However, Green Destiny is "super" only when compared to more conventional servers. Another Los Alamos supercomputer, dubbed Q, runs about 400 times faster, but it takes up half an acre of floor space and costs $215 million. Feng uses Green Destiny to process cosmological data and genomic information.

"What we have built is the Toyota Camry of supercomputing," Feng said. "It's reliable and will keep running and running." Green Destiny operates in a dusty warehouse with an average temperature of 85 degrees and hasn't failed once since Feng fired it up in September 2001. However, newer blades using Intel Corp.'s Xeon chip would not hold up in that heat, he said.

Vendors will find that hardware has quickly become a commodity, Freund said. "What's more important is the logical management," he said. "The blade paradigm, that you have all these servers within a single chassis, has forced on vendors and customers the idea that you have to manage these things in aggregate. The vendors are now rolling out the capability to do that, and the race is on."

* GIVEN ENTRIES
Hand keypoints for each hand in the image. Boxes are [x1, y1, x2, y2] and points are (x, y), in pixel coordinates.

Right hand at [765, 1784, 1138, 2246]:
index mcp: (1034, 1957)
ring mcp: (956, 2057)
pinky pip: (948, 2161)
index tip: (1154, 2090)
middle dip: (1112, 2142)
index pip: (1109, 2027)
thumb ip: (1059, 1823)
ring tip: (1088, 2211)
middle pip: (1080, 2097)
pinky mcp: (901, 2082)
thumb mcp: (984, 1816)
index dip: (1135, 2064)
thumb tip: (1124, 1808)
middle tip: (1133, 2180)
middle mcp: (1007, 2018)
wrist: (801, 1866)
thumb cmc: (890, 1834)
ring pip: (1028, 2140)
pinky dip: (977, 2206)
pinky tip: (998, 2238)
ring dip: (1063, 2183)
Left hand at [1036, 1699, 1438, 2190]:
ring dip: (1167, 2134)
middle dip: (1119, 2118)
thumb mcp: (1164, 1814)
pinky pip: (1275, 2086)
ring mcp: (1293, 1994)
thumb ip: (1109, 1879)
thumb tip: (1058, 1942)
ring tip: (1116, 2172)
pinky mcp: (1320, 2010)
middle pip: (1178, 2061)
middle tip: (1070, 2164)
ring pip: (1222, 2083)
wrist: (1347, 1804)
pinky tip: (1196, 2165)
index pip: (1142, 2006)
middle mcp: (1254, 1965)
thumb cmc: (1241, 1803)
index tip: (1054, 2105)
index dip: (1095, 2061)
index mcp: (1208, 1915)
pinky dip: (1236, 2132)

* PARTS OF THE EXERCISE
[1] In the excerpt about the Green Destiny supercomputer, what is the average temperature of the warehouse where it runs?
[2] Write the next part of the excerpt about Green Destiny and blade servers, picking up after its final sentence.

* PER-TASK OUTPUTS
[1] 85 degrees

[2]
Indeed, all of the vendors that have recently announced new blade offerings have emphasized the control and management software that comes with the boxes. "The competition isn't at the blade, it's in the management," agreed Paul Barker, RLX's vice president of marketing. "The single biggest issue deployers have is one of integration. That's why we're so bullish on management."

Egenera Inc. of Marlboro, Mass., and RLX, both small start-up companies, were the first to offer blade servers in early 2001. The bigger players caught on and are now trying to catch up.

"Because the federal government fits into the model of a large enterprise, it is one of our target markets," said Tim Dougherty, IBM's director of blade server strategy. "The same pressures are on the federal government that are on private businesses today. Getting everything out of your dollars is what people are after."

Sun's Netra servers incorporate some blade technology and are widely used in the government, said John Leahy, chief of staff for Sun Microsystems Federal. The company plans to sell Sun Fire Blade to that customer base.

"The government has been a key market for Sun for over 17 years," he said. "What we see in the government market today is transformation. Everybody's trying to transform their business to provide better service to the citizen. And across the board, the elements that are fueling the transformation center around network computing."

The new Homeland Security Department offers an especially fertile field of opportunities, Leahy said, because of the demand for collaboration and information sharing among agencies and new initiatives, such as the Immigration and Naturalization Service's entry/exit system. "That's a very network-centric application," he said.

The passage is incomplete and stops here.